The format in the show it’s lifted from (Only Connect - greatest game show ever) is that the teams have 2 minutes total to solve the “connecting wall”. They can have as many guesses as they want until they solve the first two groups - after that it’s 3 strikes and you’re out.
>Why can't you click & drag the words to reorder them?
That level of difficulty is part of the game. There is a shuffle button to ease the ideas generation but most likely is was done like that by design.
This result - poor Chat GPT performance - surprises me. I thought pattern detection and set forming was something that Chat GPT could do well. Perhaps it would need a model to be specifically trained for this task. If alpha-zero can master chess, then surely this game isn't beyond what is trainable.
You can prompt Chat GPT that it'll be playing the connecting wall without having to explain the game. It still fails to make a good set of connections when provided the wall.

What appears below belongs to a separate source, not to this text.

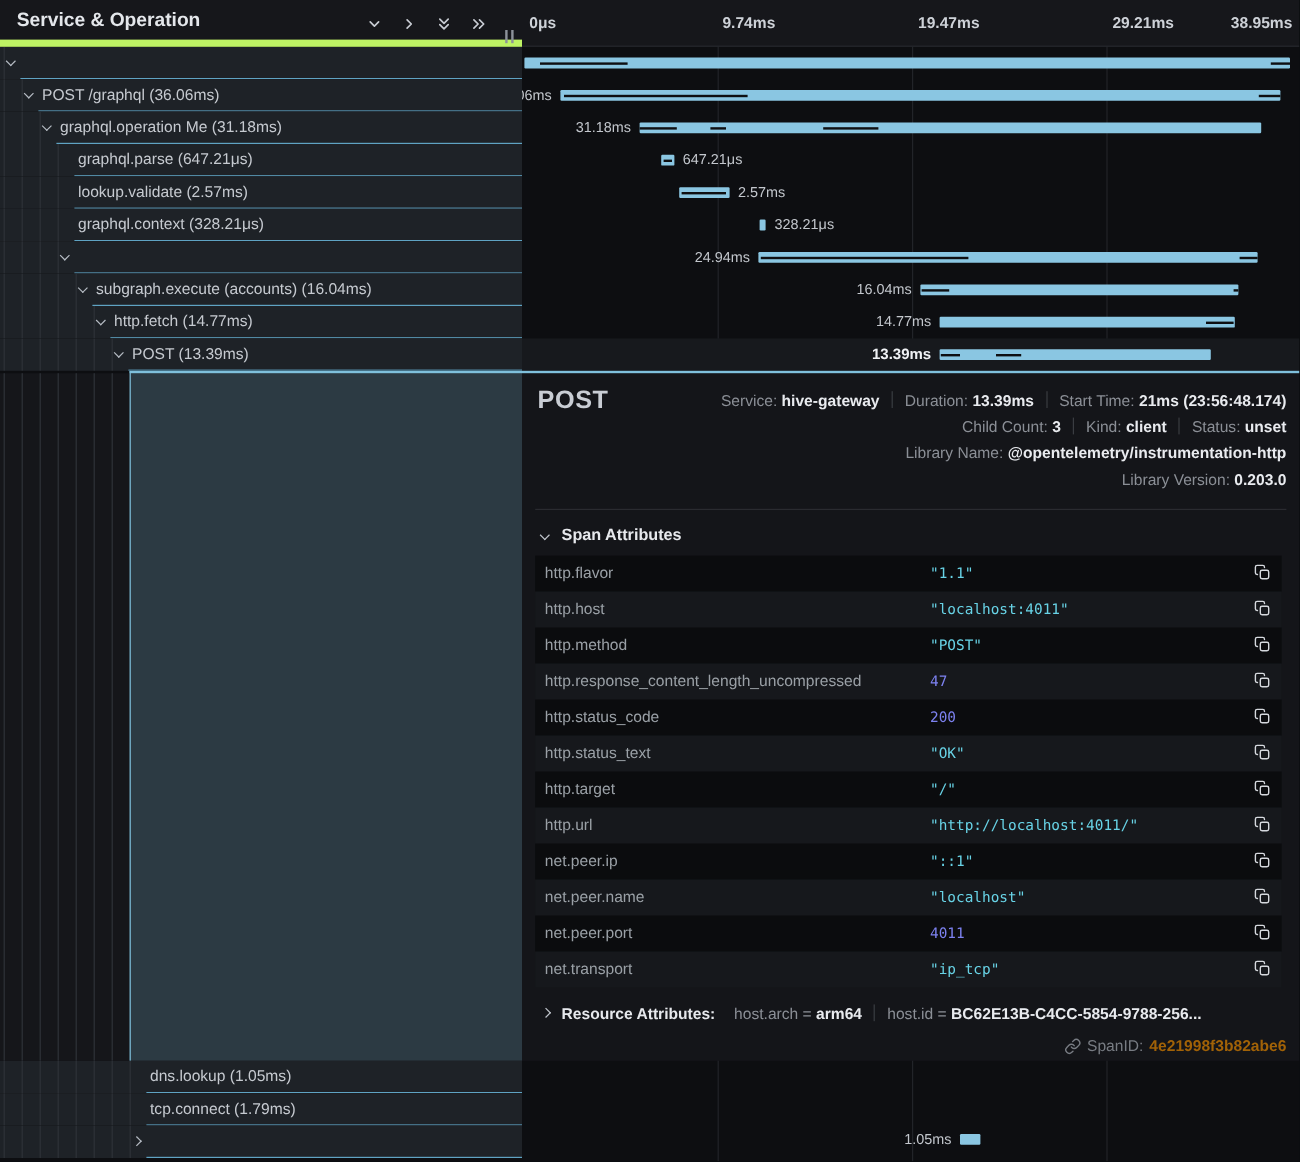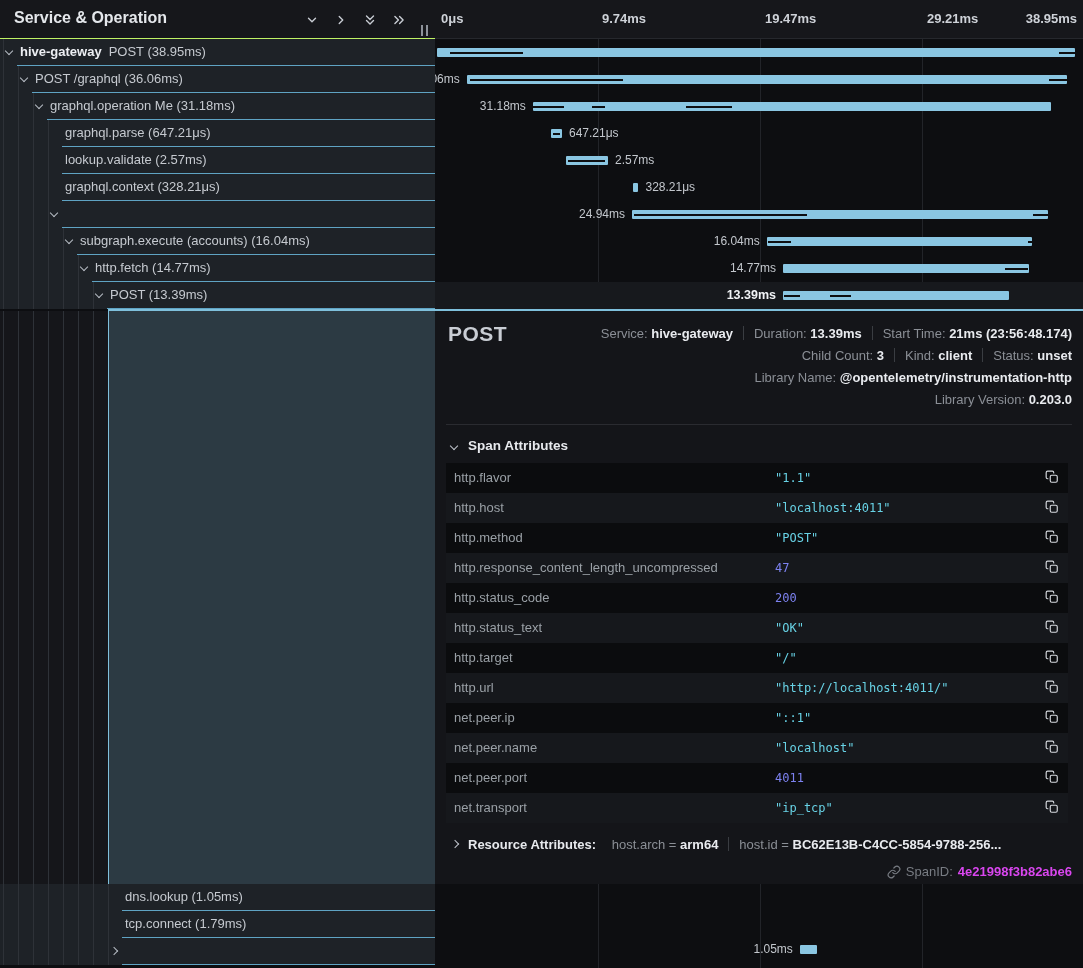"Service & Operation" .lp-header { border-bottom: 1px solid #bef264 -> 6px solid #bef264 }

One interesting part of the "Connecting Wall" sets is that there is almost always a "Wordy one" involving changing a letter, adding a prefix, anagrams, etc. Almost always a "Person" one for example there'll be a set of "Famous people named Tom..." but not a set of "Toms" with a set of "Margarets", and then a couple of general sets.
This is a huge help given the 2 minutes and 30 seconds provided.
On another note, it's possible that the GCHQ puzzle book would be in the training set, which has many puzzles with solutions for this format and a very similar rubrik with 55 items and sets of sizes 1 through 10. That said, Chat GPT perhaps would not tie the answers in the back of the book to the solutions in the front.
I all, I think an AI trained for this purpose with problems and given solutions ought to end up mastering this format. But a general purpose chat GPT seems like it performs very badly.